--- start Extracted material ---
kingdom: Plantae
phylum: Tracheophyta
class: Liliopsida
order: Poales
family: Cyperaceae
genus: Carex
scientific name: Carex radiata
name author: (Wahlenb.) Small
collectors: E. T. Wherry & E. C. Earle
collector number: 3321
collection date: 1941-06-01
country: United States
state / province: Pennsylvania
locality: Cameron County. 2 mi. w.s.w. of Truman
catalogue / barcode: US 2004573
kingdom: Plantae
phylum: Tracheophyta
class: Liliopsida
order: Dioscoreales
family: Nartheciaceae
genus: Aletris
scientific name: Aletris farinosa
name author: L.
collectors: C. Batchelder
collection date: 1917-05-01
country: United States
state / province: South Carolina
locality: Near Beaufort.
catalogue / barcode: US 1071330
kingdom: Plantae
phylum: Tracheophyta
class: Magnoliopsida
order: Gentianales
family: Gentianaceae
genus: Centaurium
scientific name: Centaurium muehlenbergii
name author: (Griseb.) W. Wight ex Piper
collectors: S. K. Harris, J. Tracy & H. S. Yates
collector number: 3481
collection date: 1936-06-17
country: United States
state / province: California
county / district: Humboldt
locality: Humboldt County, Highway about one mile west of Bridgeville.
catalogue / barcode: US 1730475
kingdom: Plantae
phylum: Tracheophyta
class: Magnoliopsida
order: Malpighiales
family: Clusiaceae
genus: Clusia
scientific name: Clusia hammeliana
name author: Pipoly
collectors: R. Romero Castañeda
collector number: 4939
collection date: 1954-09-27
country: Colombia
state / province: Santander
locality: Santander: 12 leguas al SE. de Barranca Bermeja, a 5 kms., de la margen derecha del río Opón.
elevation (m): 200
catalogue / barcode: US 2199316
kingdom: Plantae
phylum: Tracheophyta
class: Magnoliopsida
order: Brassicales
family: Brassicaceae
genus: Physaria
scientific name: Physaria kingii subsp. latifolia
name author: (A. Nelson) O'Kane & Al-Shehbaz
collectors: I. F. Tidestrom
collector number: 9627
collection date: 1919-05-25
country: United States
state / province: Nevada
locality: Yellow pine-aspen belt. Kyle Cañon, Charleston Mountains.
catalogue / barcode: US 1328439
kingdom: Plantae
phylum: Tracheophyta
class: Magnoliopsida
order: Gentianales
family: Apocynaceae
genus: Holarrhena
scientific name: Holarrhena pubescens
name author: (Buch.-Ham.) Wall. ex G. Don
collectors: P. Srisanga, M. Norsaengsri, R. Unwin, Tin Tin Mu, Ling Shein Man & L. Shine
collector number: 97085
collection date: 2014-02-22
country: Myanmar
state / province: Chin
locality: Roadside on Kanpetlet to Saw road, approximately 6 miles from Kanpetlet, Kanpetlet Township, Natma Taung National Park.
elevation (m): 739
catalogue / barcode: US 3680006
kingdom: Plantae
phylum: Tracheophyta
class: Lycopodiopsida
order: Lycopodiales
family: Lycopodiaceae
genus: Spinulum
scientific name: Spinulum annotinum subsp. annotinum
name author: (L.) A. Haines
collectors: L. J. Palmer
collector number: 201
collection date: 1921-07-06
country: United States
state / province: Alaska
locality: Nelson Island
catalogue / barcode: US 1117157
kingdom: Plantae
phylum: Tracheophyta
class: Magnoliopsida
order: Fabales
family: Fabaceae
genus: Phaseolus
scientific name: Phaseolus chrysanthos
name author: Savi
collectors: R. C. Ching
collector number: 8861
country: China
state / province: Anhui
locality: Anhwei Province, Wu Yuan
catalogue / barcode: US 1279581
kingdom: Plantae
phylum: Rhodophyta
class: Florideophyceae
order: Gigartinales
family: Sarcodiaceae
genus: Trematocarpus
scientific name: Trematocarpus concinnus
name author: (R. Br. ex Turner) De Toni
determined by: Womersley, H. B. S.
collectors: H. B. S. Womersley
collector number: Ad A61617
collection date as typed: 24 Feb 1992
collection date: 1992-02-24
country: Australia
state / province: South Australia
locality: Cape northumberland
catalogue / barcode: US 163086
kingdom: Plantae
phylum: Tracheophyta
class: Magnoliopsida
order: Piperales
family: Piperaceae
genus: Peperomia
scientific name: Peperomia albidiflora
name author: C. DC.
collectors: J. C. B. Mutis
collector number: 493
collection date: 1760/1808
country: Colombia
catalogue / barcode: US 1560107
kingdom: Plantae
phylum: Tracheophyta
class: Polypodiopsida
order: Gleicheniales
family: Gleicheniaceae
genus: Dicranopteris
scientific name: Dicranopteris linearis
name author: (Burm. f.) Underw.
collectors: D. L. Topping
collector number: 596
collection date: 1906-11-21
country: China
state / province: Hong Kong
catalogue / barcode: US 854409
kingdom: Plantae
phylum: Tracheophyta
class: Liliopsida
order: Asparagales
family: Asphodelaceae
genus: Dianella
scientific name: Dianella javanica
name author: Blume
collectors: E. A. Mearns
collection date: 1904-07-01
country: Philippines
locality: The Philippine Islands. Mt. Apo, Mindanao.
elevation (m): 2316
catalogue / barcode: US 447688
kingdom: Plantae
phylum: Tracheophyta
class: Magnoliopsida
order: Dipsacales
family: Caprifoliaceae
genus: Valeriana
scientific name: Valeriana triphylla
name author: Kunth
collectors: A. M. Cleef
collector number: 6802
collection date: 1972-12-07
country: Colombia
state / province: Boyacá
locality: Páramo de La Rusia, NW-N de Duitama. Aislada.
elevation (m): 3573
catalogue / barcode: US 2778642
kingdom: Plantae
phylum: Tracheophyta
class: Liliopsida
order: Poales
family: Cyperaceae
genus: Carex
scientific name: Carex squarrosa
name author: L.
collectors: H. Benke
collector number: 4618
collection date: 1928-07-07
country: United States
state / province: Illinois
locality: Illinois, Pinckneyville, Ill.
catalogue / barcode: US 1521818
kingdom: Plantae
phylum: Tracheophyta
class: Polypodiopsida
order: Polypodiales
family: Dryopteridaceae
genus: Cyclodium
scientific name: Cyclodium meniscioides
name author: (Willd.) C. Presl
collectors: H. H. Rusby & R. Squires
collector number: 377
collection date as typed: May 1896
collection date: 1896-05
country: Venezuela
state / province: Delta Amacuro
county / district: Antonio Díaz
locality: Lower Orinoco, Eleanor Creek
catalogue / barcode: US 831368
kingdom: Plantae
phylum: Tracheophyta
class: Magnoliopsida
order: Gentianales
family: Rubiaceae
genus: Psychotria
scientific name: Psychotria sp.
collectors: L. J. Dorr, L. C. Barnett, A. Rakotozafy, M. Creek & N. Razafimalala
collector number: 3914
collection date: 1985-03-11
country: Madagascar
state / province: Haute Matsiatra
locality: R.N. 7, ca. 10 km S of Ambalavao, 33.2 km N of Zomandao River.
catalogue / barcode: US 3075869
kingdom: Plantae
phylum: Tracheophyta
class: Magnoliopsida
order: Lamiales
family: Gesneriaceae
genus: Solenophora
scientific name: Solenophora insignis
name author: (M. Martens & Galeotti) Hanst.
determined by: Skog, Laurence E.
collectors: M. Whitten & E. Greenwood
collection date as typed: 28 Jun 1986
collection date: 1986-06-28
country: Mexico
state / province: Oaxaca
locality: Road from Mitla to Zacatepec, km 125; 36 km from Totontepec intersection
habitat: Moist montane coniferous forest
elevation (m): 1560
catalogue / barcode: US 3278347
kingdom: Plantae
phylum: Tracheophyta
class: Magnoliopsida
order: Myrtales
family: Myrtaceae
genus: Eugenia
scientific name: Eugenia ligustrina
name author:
--- end Extracted material ---
● Exercise description:
Please rewrite all the material above as a JSON list of strings, with one string for each line and blank lines left out.

● Output of the task:
[
  "kingdom: Plantae",
  "phylum: Tracheophyta",
  "class: Liliopsida",
  "order: Poales",
  "family: Cyperaceae",
  "genus: Carex",
  "scientific name: Carex radiata",
  "name author: (Wahlenb.) Small",
  "collectors: E. T. Wherry & E. C. Earle",
  "collector number: 3321",
  "collection date: 1941-06-01",
  "country: United States",
  "state / province: Pennsylvania",
  "locality: Cameron County. 2 mi. w.s.w. of Truman",
  "catalogue / barcode: US 2004573",
  "kingdom: Plantae",
  "phylum: Tracheophyta",
  "class: Liliopsida",
  "order: Dioscoreales",
  "family: Nartheciaceae",
  "genus: Aletris",
  "scientific name: Aletris farinosa",
  "name author: L.",
  "collectors: C. Batchelder",
  "collection date: 1917-05-01",
  "country: United States",
  "state / province: South Carolina",
  "locality: Near Beaufort.",
  "catalogue / barcode: US 1071330",
  "kingdom: Plantae",
  "phylum: Tracheophyta",
  "class: Magnoliopsida",
  "order: Gentianales",
  "family: Gentianaceae",
  "genus: Centaurium",
  "scientific name: Centaurium muehlenbergii",
  "name author: (Griseb.) W. Wight ex Piper",
  "collectors: S. K. Harris, J. Tracy & H. S. Yates",
  "collector number: 3481",
  "collection date: 1936-06-17",
  "country: United States",
  "state / province: California",
  "county / district: Humboldt",
  "locality: Humboldt County, Highway about one mile west of Bridgeville.",
  "catalogue / barcode: US 1730475",
  "kingdom: Plantae",
  "phylum: Tracheophyta",
  "class: Magnoliopsida",
  "order: Malpighiales",
  "family: Clusiaceae",
  "genus: Clusia",
  "scientific name: Clusia hammeliana",
  "name author: Pipoly",
  "collectors: R. Romero Castañeda",
  "collector number: 4939",
  "collection date: 1954-09-27",
  "country: Colombia",
  "state / province: Santander",
  "locality: Santander: 12 leguas al SE. de Barranca Bermeja, a 5 kms., de la margen derecha del río Opón.",
  "elevation (m): 200",
  "catalogue / barcode: US 2199316",
  "kingdom: Plantae",
  "phylum: Tracheophyta",
  "class: Magnoliopsida",
  "order: Brassicales",
  "family: Brassicaceae",
  "genus: Physaria",
  "scientific name: Physaria kingii subsp. latifolia",
  "name author: (A. Nelson) O'Kane & Al-Shehbaz",
  "collectors: I. F. Tidestrom",
  "collector number: 9627",
  "collection date: 1919-05-25",
  "country: United States",
  "state / province: Nevada",
  "locality: Yellow pine-aspen belt. Kyle Cañon, Charleston Mountains.",
  "catalogue / barcode: US 1328439",
  "kingdom: Plantae",
  "phylum: Tracheophyta",
  "class: Magnoliopsida",
  "order: Gentianales",
  "family: Apocynaceae",
  "genus: Holarrhena",
  "scientific name: Holarrhena pubescens",
  "name author: (Buch.-Ham.) Wall. ex G. Don",
  "collectors: P. Srisanga, M. Norsaengsri, R. Unwin, Tin Tin Mu, Ling Shein Man & L. Shine",
  "collector number: 97085",
  "collection date: 2014-02-22",
  "country: Myanmar",
  "state / province: Chin",
  "locality: Roadside on Kanpetlet to Saw road, approximately 6 miles from Kanpetlet, Kanpetlet Township, Natma Taung National Park.",
  "elevation (m): 739",
  "catalogue / barcode: US 3680006",
  "kingdom: Plantae",
  "phylum: Tracheophyta",
  "class: Lycopodiopsida",
  "order: Lycopodiales",
  "family: Lycopodiaceae",
  "genus: Spinulum",
  "scientific name: Spinulum annotinum subsp. annotinum",
  "name author: (L.) A. Haines",
  "collectors: L. J. Palmer",
  "collector number: 201",
  "collection date: 1921-07-06",
  "country: United States",
  "state / province: Alaska",
  "locality: Nelson Island",
  "catalogue / barcode: US 1117157",
  "kingdom: Plantae",
  "phylum: Tracheophyta",
  "class: Magnoliopsida",
  "order: Fabales",
  "family: Fabaceae",
  "genus: Phaseolus",
  "scientific name: Phaseolus chrysanthos",
  "name author: Savi",
  "collectors: R. C. Ching",
  "collector number: 8861",
  "country: China",
  "state / province: Anhui",
  "locality: Anhwei Province, Wu Yuan",
  "catalogue / barcode: US 1279581",
  "kingdom: Plantae",
  "phylum: Rhodophyta",
  "class: Florideophyceae",
  "order: Gigartinales",
  "family: Sarcodiaceae",
  "genus: Trematocarpus",
  "scientific name: Trematocarpus concinnus",
  "name author: (R. Br. ex Turner) De Toni",
  "determined by: Womersley, H. B. S.",
  "collectors: H. B. S. Womersley",
  "collector number: Ad A61617",
  "collection date as typed: 24 Feb 1992",
  "collection date: 1992-02-24",
  "country: Australia",
  "state / province: South Australia",
  "locality: Cape northumberland",
  "catalogue / barcode: US 163086",
  "kingdom: Plantae",
  "phylum: Tracheophyta",
  "class: Magnoliopsida",
  "order: Piperales",
  "family: Piperaceae",
  "genus: Peperomia",
  "scientific name: Peperomia albidiflora",
  "name author: C. DC.",
  "collectors: J. C. B. Mutis",
  "collector number: 493",
  "collection date: 1760/1808",
  "country: Colombia",
  "catalogue / barcode: US 1560107",
  "kingdom: Plantae",
  "phylum: Tracheophyta",
  "class: Polypodiopsida",
  "order: Gleicheniales",
  "family: Gleicheniaceae",
  "genus: Dicranopteris",
  "scientific name: Dicranopteris linearis",
  "name author: (Burm. f.) Underw.",
  "collectors: D. L. Topping",
  "collector number: 596",
  "collection date: 1906-11-21",
  "country: China",
  "state / province: Hong Kong",
  "catalogue / barcode: US 854409",
  "kingdom: Plantae",
  "phylum: Tracheophyta",
  "class: Liliopsida",
  "order: Asparagales",
  "family: Asphodelaceae",
  "genus: Dianella",
  "scientific name: Dianella javanica",
  "name author: Blume",
  "collectors: E. A. Mearns",
  "collection date: 1904-07-01",
  "country: Philippines",
  "locality: The Philippine Islands. Mt. Apo, Mindanao.",
  "elevation (m): 2316",
  "catalogue / barcode: US 447688",
  "kingdom: Plantae",
  "phylum: Tracheophyta",
  "class: Magnoliopsida",
  "order: Dipsacales",
  "family: Caprifoliaceae",
  "genus: Valeriana",
  "scientific name: Valeriana triphylla",
  "name author: Kunth",
  "collectors: A. M. Cleef",
  "collector number: 6802",
  "collection date: 1972-12-07",
  "country: Colombia",
  "state / province: Boyacá",
  "locality: Páramo de La Rusia, NW-N de Duitama. Aislada.",
  "elevation (m): 3573",
  "catalogue / barcode: US 2778642",
  "kingdom: Plantae",
  "phylum: Tracheophyta",
  "class: Liliopsida",
  "order: Poales",
  "family: Cyperaceae",
  "genus: Carex",
  "scientific name: Carex squarrosa",
  "name author: L.",
  "collectors: H. Benke",
  "collector number: 4618",
  "collection date: 1928-07-07",
  "country: United States",
  "state / province: Illinois",
  "locality: Illinois, Pinckneyville, Ill.",
  "catalogue / barcode: US 1521818",
  "kingdom: Plantae",
  "phylum: Tracheophyta",
  "class: Polypodiopsida",
  "order: Polypodiales",
  "family: Dryopteridaceae",
  "genus: Cyclodium",
  "scientific name: Cyclodium meniscioides",
  "name author: (Willd.) C. Presl",
  "collectors: H. H. Rusby & R. Squires",
  "collector number: 377",
  "collection date as typed: May 1896",
  "collection date: 1896-05",
  "country: Venezuela",
  "state / province: Delta Amacuro",
  "county / district: Antonio Díaz",
  "locality: Lower Orinoco, Eleanor Creek",
  "catalogue / barcode: US 831368",
  "kingdom: Plantae",
  "phylum: Tracheophyta",
  "class: Magnoliopsida",
  "order: Gentianales",
  "family: Rubiaceae",
  "genus: Psychotria",
  "scientific name: Psychotria sp.",
  "collectors: L. J. Dorr, L. C. Barnett, A. Rakotozafy, M. Creek & N. Razafimalala",
  "collector number: 3914",
  "collection date: 1985-03-11",
  "country: Madagascar",
  "state / province: Haute Matsiatra",
  "locality: R.N. 7, ca. 10 km S of Ambalavao, 33.2 km N of Zomandao River.",
  "catalogue / barcode: US 3075869",
  "kingdom: Plantae",
  "phylum: Tracheophyta",
  "class: Magnoliopsida",
  "order: Lamiales",
  "family: Gesneriaceae",
  "genus: Solenophora",
  "scientific name: Solenophora insignis",
  "name author: (M. Martens & Galeotti) Hanst.",
  "determined by: Skog, Laurence E.",
  "collectors: M. Whitten & E. Greenwood",
  "collection date as typed: 28 Jun 1986",
  "collection date: 1986-06-28",
  "country: Mexico",
  "state / province: Oaxaca",
  "locality: Road from Mitla to Zacatepec, km 125; 36 km from Totontepec intersection",
  "habitat: Moist montane coniferous forest",
  "elevation (m): 1560",
  "catalogue / barcode: US 3278347",
  "kingdom: Plantae",
  "phylum: Tracheophyta",
  "class: Magnoliopsida",
  "order: Myrtales",
  "family: Myrtaceae",
  "genus: Eugenia",
  "scientific name: Eugenia ligustrina",
  "name author:"
]